At New York University, professor Mitchell Moss, who teaches urban policy, falls into the opposite camp. He calls Kennedy an attractive woman with brains—she's no Sarah Palin, he quips—and a New York icon. But he can't see this habitué of the Upper East Side taking on two grueling campaigns that would require her to press the flesh in the state's 62 counties, not to mention tasting corn and talking agricultural policy at county fairs, summer after summer. "Getting selected is up to one man," he says, "but getting elected is up to millions of people."
"And being a senator in New York takes an enormous willingness to give up your life. You'd be in D.C. for four days and around the state the other three."
A acquaintance of hers, Bill Cunningham, a former aide to New York Mayor Bloomberg and the late Sen. Daniel Moynihan, remarks: "This would be a totally different stage for her. Of all the Kennedys, she's perhaps been the least political up until this presidential election. You have to give up your private life to some extent to serve, and that [privacy] has been very important to her."

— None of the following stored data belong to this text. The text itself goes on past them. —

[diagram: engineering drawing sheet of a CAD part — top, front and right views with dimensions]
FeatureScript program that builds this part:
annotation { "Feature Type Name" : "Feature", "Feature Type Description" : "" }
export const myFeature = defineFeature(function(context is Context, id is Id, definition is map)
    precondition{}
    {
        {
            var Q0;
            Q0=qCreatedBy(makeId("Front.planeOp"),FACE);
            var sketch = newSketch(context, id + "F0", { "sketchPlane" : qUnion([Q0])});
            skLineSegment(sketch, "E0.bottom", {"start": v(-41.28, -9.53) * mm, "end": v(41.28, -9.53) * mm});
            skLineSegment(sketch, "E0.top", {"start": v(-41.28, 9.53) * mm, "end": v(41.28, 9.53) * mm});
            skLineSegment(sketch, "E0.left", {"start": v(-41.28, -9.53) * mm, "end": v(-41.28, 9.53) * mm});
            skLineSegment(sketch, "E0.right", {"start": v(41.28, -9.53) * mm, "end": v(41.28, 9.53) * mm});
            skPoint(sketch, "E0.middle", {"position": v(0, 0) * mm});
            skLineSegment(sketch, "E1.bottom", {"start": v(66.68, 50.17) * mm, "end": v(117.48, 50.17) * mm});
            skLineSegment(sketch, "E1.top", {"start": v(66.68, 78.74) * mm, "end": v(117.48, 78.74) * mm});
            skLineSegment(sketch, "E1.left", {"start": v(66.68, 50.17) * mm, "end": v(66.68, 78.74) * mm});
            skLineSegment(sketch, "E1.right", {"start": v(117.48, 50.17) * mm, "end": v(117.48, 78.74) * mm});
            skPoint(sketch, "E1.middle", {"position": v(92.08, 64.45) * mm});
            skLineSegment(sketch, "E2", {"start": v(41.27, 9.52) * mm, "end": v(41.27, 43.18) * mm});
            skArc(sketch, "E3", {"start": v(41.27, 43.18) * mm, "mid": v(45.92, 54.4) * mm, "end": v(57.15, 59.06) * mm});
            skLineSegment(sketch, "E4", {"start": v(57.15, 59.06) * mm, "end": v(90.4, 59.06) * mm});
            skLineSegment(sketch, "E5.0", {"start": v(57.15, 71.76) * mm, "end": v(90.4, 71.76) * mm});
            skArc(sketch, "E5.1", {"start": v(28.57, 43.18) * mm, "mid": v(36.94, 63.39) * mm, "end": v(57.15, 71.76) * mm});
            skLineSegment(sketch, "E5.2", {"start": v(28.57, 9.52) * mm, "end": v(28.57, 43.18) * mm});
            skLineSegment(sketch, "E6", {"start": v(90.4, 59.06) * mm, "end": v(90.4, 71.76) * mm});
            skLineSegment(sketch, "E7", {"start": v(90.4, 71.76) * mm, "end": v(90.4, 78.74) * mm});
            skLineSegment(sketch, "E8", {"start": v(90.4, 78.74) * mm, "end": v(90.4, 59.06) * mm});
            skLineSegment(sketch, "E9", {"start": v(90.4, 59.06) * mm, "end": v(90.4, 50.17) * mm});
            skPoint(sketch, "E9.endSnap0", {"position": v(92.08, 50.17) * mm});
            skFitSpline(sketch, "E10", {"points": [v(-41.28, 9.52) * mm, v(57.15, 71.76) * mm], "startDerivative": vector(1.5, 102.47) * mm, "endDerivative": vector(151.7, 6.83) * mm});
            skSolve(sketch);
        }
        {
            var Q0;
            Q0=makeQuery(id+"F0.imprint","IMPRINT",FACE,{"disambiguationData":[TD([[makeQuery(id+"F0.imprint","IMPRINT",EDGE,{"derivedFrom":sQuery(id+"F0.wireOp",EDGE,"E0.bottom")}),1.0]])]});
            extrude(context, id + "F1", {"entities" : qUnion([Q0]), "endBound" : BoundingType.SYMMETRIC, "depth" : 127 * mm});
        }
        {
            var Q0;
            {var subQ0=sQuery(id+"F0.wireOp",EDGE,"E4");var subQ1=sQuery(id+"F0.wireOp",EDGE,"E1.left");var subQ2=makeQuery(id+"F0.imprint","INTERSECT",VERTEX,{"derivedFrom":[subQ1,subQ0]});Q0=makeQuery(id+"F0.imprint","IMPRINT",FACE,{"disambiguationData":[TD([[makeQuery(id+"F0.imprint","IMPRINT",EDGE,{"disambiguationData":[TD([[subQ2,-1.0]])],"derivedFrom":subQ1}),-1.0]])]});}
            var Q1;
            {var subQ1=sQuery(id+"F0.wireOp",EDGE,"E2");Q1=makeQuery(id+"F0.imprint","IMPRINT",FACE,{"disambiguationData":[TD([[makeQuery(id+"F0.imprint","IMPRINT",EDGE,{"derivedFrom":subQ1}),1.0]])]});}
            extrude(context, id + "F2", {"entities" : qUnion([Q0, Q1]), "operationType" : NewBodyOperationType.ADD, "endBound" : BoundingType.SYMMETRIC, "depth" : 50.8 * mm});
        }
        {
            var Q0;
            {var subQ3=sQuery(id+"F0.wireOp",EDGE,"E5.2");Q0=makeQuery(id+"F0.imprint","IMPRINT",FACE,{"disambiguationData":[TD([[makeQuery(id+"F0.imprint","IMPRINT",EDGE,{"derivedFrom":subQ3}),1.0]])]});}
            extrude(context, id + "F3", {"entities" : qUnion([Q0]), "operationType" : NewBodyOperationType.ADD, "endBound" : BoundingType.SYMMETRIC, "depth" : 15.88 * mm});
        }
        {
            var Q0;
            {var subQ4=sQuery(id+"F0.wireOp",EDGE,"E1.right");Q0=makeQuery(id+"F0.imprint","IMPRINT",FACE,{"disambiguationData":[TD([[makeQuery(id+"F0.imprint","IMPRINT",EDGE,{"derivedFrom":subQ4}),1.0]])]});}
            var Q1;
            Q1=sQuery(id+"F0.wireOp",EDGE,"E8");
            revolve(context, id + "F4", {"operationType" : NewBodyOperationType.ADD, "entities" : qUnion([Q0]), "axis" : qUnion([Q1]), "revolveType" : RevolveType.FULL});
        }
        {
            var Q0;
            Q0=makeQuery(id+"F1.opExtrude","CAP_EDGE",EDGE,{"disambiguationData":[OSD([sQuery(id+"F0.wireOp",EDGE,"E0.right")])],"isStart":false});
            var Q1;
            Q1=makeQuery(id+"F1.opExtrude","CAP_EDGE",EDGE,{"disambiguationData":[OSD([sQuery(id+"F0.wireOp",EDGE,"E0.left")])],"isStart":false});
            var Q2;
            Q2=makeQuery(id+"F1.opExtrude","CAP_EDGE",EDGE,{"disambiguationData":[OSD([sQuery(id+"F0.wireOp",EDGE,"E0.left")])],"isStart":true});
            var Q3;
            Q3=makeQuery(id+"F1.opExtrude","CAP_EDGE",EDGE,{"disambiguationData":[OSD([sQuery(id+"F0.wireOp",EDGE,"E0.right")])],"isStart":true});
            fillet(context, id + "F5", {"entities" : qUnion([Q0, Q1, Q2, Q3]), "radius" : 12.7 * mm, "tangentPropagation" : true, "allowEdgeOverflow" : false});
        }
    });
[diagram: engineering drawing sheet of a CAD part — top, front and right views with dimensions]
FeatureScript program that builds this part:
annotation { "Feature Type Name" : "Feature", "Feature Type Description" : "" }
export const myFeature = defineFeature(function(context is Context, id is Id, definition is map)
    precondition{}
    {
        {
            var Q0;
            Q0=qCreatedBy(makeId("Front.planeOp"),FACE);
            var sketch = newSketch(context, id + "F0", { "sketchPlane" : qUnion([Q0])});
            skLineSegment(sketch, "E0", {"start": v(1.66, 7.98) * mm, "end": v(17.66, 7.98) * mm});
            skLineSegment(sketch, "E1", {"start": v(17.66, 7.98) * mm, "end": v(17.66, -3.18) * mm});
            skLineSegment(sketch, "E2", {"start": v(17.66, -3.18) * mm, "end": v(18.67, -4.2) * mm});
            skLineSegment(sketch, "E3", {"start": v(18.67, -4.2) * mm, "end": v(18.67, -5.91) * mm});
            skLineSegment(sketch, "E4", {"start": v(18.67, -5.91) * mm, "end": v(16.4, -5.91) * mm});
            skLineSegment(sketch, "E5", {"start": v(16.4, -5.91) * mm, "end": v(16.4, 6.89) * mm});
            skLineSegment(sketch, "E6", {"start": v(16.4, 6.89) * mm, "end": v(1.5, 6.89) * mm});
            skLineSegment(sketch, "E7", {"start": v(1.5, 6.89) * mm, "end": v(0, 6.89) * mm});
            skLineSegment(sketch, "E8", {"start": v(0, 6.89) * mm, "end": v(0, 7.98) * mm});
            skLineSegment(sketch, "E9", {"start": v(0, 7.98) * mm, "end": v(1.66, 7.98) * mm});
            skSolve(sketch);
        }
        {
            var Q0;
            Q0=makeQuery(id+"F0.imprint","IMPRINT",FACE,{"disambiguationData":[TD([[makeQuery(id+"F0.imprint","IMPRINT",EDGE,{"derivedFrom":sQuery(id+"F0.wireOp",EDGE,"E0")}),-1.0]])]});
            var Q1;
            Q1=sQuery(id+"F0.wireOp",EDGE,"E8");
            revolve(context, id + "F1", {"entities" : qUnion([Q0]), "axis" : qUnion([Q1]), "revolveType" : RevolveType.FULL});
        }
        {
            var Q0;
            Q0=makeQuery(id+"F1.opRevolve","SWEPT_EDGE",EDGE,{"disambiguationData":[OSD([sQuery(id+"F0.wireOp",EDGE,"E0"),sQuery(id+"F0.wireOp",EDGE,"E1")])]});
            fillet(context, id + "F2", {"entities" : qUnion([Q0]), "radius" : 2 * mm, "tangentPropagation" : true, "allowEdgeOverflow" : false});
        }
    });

Cunningham points out that the faltering economy makes serving now a particular challenge, and her marquee name guarantees that she would be asked by any number of Democrats to help raise campaign dollars for them. "The state is short of cash. The economy is struggling. Your job in Washington would be to carry the torch for New York and its needs, while there are national issues involving healthcare and the federal budget, and because of who you are, you'd be asked to help other senators. You are really putting yourself into the maelstrom."
But the Kennedy friend counters that if anyone can handle a maelstrom, it's Caroline Kennedy, who has endured high-profile family tragedies and, this friend says, remained grounded, beloved, and a "class act." "Despite being at the center of attention for her entire life—she's grown up under klieg lights—she has never become a diva. She is a warm and caring and thoughtful and nice, nice person."
As for shouldering the weight of family legacy, the friend observes that Senate service, while it might seem like the family business, is far from her only avenue for service. With a 24-karat name and sterling reputation, she can pick up the phone and make big things happen.
The country's democratic traditions notwithstanding, dynasties aren't unique in American politics or the Senate. But while joining the world's most exclusive club is surely a temptation, particularly with a pal in the White House and an uncle poised to tutor her, she'll remain a citizen of the world, whatever she decides.